Tuning the pseudospin polarization of graphene by a pseudo-magnetic field

TL;DR

This paper demonstrates how mechanical strain in graphene induces a pseudo-magnetic field that causes sublattice symmetry breaking, revealing pseudospin polarization, with potential applications in valleytronics.

Contribution

It provides experimental evidence of pseudospin polarization in graphene caused by strain-induced pseudo-magnetic fields, measured via sublattice symmetry breaking using STM.

Findings

Pseudo-magnetic fields up to 1000 T were estimated.

Sublattice symmetry breaking scales with deformation height.
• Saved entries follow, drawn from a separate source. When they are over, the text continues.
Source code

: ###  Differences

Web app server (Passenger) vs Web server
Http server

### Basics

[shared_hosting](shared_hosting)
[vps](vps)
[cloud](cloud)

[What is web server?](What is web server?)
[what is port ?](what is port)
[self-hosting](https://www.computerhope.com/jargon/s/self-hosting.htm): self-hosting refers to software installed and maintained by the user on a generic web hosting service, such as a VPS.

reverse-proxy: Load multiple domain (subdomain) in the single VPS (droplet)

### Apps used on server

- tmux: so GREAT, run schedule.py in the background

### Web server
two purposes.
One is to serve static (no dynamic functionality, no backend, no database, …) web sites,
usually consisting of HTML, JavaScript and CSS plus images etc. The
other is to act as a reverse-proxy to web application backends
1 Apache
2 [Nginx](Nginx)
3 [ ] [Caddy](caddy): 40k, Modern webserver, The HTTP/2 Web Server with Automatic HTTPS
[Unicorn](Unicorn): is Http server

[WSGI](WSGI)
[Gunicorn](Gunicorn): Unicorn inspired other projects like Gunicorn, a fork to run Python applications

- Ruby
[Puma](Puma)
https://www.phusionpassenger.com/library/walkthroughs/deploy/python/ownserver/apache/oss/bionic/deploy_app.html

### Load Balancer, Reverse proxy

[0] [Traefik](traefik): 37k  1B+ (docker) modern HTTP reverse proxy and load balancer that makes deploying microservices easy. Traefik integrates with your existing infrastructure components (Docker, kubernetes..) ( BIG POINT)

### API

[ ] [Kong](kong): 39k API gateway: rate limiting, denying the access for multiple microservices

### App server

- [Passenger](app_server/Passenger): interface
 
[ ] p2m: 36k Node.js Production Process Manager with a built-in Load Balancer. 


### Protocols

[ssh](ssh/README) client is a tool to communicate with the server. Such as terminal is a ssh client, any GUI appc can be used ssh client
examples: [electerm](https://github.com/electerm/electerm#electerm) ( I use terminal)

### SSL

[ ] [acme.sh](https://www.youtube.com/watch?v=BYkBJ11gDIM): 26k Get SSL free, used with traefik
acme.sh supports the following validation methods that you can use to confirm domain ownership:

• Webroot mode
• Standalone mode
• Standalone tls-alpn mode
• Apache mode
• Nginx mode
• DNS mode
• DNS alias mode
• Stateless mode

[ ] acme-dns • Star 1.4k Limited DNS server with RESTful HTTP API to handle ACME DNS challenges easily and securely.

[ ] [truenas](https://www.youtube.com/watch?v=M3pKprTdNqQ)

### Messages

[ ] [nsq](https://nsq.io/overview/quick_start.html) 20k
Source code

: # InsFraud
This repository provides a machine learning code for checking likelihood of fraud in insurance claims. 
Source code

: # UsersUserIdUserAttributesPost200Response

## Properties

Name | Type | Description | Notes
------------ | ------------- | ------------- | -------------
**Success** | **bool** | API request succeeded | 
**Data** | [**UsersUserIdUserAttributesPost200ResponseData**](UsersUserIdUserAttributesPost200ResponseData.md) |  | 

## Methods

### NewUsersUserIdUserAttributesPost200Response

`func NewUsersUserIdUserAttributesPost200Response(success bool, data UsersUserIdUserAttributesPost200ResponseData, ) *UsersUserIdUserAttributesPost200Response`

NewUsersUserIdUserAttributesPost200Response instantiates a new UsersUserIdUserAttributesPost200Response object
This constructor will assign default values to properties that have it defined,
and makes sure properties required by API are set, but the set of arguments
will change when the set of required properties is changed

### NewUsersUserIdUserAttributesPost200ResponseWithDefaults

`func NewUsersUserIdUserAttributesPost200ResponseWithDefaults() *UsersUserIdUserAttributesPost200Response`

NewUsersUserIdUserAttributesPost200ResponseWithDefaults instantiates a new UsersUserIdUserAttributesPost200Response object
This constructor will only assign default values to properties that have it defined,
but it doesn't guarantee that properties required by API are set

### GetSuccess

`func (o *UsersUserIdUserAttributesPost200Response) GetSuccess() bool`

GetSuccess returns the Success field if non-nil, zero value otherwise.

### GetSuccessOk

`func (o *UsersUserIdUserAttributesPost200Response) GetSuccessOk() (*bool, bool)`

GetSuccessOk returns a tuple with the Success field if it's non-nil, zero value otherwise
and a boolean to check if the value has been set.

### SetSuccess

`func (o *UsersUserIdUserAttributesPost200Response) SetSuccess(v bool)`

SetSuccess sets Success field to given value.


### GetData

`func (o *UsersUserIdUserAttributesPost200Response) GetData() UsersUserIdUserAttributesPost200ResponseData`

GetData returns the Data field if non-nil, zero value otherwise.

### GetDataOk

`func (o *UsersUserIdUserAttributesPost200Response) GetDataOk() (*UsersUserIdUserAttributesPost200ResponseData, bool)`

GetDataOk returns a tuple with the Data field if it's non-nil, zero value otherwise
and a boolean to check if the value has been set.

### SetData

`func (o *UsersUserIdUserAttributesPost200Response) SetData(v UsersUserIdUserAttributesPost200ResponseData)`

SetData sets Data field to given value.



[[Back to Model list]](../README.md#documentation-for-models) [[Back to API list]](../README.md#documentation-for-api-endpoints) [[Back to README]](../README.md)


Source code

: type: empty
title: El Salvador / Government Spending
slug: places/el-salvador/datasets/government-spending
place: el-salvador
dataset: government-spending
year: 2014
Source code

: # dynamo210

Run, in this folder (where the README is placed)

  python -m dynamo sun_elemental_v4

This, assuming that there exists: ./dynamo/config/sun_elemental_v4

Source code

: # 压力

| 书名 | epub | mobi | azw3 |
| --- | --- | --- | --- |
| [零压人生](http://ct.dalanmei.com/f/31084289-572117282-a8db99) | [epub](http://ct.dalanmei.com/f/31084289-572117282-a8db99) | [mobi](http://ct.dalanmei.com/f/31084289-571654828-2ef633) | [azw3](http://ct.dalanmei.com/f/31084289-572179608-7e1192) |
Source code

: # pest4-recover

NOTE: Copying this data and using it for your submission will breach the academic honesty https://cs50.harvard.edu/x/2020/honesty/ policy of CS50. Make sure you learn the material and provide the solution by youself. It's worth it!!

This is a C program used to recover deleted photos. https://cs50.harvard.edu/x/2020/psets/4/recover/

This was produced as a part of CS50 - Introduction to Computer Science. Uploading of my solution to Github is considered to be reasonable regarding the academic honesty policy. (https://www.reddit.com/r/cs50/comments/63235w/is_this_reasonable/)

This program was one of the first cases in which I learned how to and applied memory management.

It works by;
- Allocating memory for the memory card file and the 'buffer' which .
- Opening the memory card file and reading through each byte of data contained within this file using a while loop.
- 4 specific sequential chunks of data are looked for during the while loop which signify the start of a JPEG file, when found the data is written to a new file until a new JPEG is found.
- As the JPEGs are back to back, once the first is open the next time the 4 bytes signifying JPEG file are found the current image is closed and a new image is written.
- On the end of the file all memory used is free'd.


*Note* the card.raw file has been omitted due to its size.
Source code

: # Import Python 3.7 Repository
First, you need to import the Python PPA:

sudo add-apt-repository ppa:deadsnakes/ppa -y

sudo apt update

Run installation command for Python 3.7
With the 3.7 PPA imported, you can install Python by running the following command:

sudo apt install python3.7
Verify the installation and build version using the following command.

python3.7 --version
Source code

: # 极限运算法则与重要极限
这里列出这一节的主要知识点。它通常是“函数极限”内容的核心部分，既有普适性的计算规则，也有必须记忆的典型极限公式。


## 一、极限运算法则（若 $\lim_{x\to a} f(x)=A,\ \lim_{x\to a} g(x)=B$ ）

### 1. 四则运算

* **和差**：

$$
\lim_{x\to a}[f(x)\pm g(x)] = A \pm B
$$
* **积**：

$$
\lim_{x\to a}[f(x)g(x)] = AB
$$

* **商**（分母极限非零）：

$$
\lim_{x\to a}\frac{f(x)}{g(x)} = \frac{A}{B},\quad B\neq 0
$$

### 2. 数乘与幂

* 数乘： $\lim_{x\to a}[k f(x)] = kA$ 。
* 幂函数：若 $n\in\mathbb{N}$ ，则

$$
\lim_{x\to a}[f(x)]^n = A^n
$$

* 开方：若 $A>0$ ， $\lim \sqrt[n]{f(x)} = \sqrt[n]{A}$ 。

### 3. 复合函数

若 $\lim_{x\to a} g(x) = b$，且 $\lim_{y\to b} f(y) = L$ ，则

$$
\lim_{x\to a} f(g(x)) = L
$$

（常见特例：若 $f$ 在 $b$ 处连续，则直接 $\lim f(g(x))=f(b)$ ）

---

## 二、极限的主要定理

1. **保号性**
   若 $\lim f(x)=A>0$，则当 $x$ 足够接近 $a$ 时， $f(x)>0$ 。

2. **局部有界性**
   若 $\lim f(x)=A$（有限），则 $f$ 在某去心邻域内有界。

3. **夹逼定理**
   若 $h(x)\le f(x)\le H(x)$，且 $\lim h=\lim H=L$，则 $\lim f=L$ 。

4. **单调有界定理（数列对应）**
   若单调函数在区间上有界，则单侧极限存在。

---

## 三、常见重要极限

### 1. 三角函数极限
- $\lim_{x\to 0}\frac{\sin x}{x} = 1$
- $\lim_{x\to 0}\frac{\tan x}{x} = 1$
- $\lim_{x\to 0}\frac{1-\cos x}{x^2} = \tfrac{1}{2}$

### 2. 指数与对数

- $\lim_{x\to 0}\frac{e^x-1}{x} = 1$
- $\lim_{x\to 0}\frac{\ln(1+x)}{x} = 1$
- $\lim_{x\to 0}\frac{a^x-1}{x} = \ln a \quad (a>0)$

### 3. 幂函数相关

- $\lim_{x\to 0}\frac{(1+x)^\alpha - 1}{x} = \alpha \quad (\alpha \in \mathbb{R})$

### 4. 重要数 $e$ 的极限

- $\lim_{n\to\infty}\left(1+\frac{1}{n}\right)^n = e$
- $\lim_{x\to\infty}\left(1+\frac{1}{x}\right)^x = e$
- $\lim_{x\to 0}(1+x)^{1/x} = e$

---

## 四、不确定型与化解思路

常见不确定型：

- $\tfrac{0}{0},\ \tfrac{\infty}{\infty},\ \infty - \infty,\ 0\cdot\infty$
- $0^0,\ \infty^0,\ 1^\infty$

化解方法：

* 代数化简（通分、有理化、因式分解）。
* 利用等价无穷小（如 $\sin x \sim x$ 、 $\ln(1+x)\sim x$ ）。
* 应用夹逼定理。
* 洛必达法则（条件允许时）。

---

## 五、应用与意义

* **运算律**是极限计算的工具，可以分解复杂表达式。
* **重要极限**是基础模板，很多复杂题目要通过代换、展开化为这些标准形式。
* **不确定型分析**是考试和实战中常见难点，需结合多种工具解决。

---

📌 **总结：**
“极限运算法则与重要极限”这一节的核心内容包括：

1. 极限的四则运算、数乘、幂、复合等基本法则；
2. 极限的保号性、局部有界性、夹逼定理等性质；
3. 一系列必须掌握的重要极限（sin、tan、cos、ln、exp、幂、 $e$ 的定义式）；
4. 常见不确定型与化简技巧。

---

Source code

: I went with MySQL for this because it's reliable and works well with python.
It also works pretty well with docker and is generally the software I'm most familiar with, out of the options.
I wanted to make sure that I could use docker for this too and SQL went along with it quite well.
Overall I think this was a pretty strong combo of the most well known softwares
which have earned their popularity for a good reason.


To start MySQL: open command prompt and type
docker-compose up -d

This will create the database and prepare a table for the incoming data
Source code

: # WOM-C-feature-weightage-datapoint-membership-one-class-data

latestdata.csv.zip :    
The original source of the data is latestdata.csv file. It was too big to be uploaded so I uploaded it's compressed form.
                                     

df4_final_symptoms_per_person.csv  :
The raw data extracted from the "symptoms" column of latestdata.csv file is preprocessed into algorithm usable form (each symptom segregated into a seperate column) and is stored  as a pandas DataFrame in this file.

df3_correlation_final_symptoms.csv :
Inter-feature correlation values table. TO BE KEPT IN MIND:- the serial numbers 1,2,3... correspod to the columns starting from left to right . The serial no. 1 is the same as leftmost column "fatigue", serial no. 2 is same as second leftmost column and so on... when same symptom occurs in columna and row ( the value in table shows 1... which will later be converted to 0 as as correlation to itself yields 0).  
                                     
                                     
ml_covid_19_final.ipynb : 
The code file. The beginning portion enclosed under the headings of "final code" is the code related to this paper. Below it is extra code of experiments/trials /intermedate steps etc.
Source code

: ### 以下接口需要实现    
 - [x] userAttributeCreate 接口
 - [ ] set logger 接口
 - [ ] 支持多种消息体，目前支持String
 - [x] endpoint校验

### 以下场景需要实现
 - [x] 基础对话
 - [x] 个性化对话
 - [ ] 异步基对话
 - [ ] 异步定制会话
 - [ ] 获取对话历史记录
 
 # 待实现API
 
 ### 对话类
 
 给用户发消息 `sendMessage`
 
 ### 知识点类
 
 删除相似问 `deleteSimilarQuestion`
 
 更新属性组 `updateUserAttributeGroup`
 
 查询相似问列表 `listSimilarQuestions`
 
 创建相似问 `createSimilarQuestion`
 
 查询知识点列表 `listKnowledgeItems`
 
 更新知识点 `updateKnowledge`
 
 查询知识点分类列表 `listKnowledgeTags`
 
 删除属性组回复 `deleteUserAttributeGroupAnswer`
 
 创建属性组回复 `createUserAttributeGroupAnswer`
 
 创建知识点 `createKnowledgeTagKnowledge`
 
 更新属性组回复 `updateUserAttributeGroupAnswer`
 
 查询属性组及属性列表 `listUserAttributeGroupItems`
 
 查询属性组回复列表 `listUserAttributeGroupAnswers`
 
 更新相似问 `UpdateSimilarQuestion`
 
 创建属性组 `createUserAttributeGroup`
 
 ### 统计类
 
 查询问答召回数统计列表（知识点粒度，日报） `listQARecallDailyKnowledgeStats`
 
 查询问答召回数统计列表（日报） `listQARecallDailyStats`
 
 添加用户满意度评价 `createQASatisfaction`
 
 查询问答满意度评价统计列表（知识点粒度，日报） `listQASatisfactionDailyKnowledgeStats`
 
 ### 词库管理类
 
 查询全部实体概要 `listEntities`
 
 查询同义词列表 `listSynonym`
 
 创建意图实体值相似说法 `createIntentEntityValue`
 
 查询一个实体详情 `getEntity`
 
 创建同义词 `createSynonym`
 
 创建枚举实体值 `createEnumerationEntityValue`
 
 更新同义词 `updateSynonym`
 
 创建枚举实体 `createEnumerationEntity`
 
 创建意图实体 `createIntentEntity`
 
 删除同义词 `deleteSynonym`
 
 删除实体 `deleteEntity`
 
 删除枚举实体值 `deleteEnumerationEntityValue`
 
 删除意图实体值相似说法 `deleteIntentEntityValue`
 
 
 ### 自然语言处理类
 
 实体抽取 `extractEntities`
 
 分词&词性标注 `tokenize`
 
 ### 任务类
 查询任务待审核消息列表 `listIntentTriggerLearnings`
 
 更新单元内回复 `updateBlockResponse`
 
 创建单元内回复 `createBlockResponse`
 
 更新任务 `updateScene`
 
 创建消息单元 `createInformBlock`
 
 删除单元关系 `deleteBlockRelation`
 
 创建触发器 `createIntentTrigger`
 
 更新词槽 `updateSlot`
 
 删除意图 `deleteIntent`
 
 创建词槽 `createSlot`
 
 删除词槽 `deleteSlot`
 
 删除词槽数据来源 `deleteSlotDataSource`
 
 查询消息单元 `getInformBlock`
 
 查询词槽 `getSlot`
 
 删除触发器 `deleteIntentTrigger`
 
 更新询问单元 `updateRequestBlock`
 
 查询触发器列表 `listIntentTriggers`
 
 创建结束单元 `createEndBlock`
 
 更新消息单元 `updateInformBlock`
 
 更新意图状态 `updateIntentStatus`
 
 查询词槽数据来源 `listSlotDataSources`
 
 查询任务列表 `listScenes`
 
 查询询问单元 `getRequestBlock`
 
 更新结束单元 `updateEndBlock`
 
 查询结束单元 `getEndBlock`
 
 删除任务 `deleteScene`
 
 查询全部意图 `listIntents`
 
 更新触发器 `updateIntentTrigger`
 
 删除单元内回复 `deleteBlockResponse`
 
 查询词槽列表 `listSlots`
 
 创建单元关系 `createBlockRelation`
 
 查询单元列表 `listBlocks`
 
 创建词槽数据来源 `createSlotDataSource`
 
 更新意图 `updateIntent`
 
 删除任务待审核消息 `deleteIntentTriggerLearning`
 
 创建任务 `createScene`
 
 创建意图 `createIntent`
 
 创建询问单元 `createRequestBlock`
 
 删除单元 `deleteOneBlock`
Strain-induced pseudo-magnetic fields can be tuned locally.

Abstract

One of the intriguing characteristics of honeycomb lattices is the appearance of a pseudo-magnetic field as a result of mechanical deformation. In the case of graphene, the Landau quantization resulting from this pseudo-magnetic field has been measured using scanning tunneling microscopy. Here we show that a signature of the pseudo-magnetic field is a local sublattice symmetry breaking observable as a redistribution of the local density of states. This can be interpreted as a polarization of graphene's pseudospin due to a strain induced pseudo-magnetic field, in analogy to the alignment of a real spin in a magnetic field. We reveal this sublattice symmetry breaking by tunably straining graphene using the tip of a scanning tunneling microscope. The tip locally lifts the graphene membrane from a SiO$_2$ support, as visible by an increased slope of the $I(z)$ curves. The amount of lifting is consistent with molecular dynamics calculations, which reveal a deformed graphene area under the tip in the shape of a Gaussian. The pseudo-magnetic field induced by the deformation becomes visible as a sublattice symmetry breaking which scales with the lifting height of the strained deformation and therefore with the pseudo-magnetic field strength. Its magnitude is quantitatively reproduced by analytic and tight-binding models, revealing fields of 1000 T. These results might be the starting point for an effective THz valley filter, as a basic element of valleytronics.